Two Tax Deadbeat Rappers

By Teresa Ambord

Flavor Flav - Good Fried Chicken No Substitute for Business Sense

Rapper Flavor Flav, a member of "Public Enemy," may be feeling like just that - a public enemy - as his troubles continue to mount. On income dating back to 2004-2006, he owes a total of nearly a million dollars. 

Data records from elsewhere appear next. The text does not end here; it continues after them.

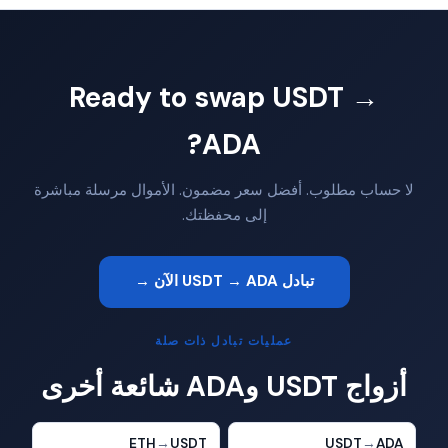
Ready to swap USDT →
ADA?
لا حساب مطلوب. أفضل سعر مضمون. الأموال مرسلة مباشرة
إلى محفظتك.
تبادل USDT → ADA الآن →
عمليات تبادل ذات صلة
أزواج USDT وADA شائعة أخرى
ETH
→
USDT
USDT
→
ADA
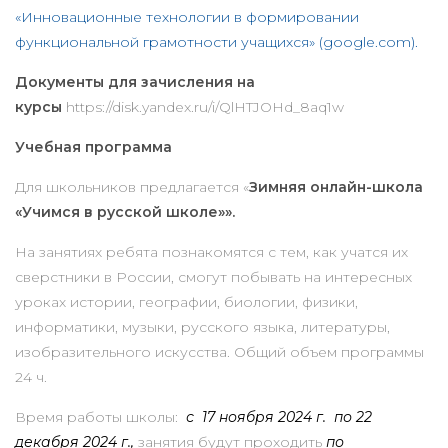
«Инновационные технологии в формировании
функциональной грамотности учащихся» (google.com).
Документы для зачисления на
курсы
https://disk.yandex.ru/i/QlHTJOHd_8aq1w
Учебная программа
Для школьников предлагается «
Зимняя онлайн-школа
«Учимся в русской школе»».
На занятиях ребята познакомятся с тем, как учатся их
сверстники в России, смогут побывать на интересных
уроках истории, географии, биологии, физики,
информатики, музыки, русского языка, литературы,
изобразительного искусства. Общий объем программы
24 ч.
Время работы школы:
с 17 ноября 2024 г. по 22
декабря 2024 г.,
занятия будут проходить
по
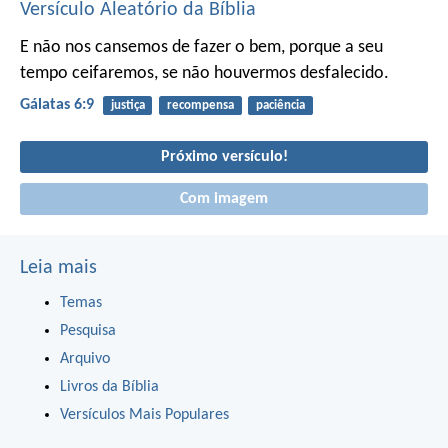
Versículo Aleatório da Bíblia
E não nos cansemos de fazer o bem, porque a seu
tempo ceifaremos, se não houvermos desfalecido.
Gálatas 6:9
justiça
recompensa
paciência
Próximo versículo!
Com imagem
Leia mais
Temas
Pesquisa
Arquivo
Livros da Bíblia
Versículos Mais Populares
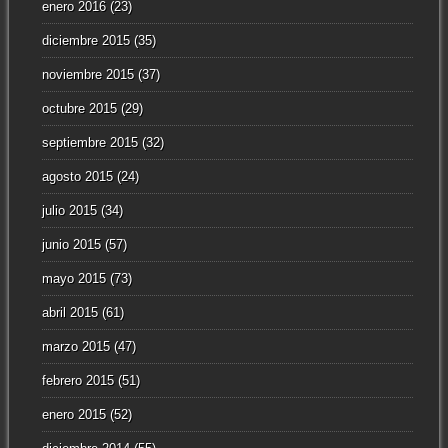
enero 2016
(23)
diciembre 2015
(35)
noviembre 2015
(37)
octubre 2015
(29)
septiembre 2015
(32)
agosto 2015
(24)
julio 2015
(34)
junio 2015
(57)
mayo 2015
(73)
abril 2015
(61)
marzo 2015
(47)
febrero 2015
(51)
enero 2015
(52)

The fifty-three-year-old, whose real name is William Jonathan Drayton Jr., appeared in three reality TV shows - The Surreal Life, Strange Love, and Flavor of Love - which coincide with the years for which he has delinquent tax debt. Here's how it breaks down:
  • 2004 didn't look good, with a federal tax debt of $52,243;
  • 2005 grew worse, adding $303,036; and
  • In 2006, he topped off his debit with another $550,971.
 
Put that all together and Drayton owes a total of $906,250. That's bad enough, but Uncle Sam isn't Drayton's only problem. The New York Daily News reported that he narrowly escaped 180 days in jail for failing to pay the mother of three of his seven children support of more than $111,186. Rather than do jail time, Drayton was allowed to make a down payment of $25,000 for the debt and chip away at the rest by adding an extra $1,200 to his regular monthly payments.
 
But wait . . . there's more on Drayton's plate. Last year he partnered with Nick Cimino to open Flav's Fried Chicken in Clinton, Iowa, in the hope of transitioning into a franchise operation. He learned the hard way that it takes more than a good chicken recipe and a famous name to make a business succeed. The partners made bad decisions, bounced checks, and argued nonstop. Four short months after opening their doors, they closed them again. 
 
Drayton may be down, but he's not out. This year, he's trying again, with a rib joint in Sterling Heights, Michigan, called Flavor Flav's Chicken & Ribs. 
 
Bubba Sparxxx - A Hefty Tax Lien, a New Lease on Life
 
Southern rapper Bubba Sparxxx from Athens, Georgia, is using his unpaid tax debt to turn over a new leaf. Sparxxx, whose real name is Warren Anderson Mathis, owes his home state more than $29,000. That's no chump change, but Mathis told reporters that's nothing, since he owes the fed ten times that amount. 
 
Currently, Georgia is garnishing his wages to collect his state debt. Instead of bemoaning his fate or blaming his accountant like so many celebrities in tax trouble do, Mathis said he's learned something. He's changing his deadbeat tax ways and taking care of business. When TMZ reporters asked how he let it get so bad, he was honest. "I was having a good time and just wasn't attentive to a lot of issues. My main issue was Mr. Tax Man, which I neglected because of doing things I had no business doing."
 
But now he's turning over a new leaf and getting on track with his tax responsibilities. "This past year, I have now changed all of that. I have stopped partying and hanging out . . . I got a tax lawyer and a business accountant to get my tax situation handled."
 
Mathis has a new album and he hopes to net enough from the sales to take care of his tax debt.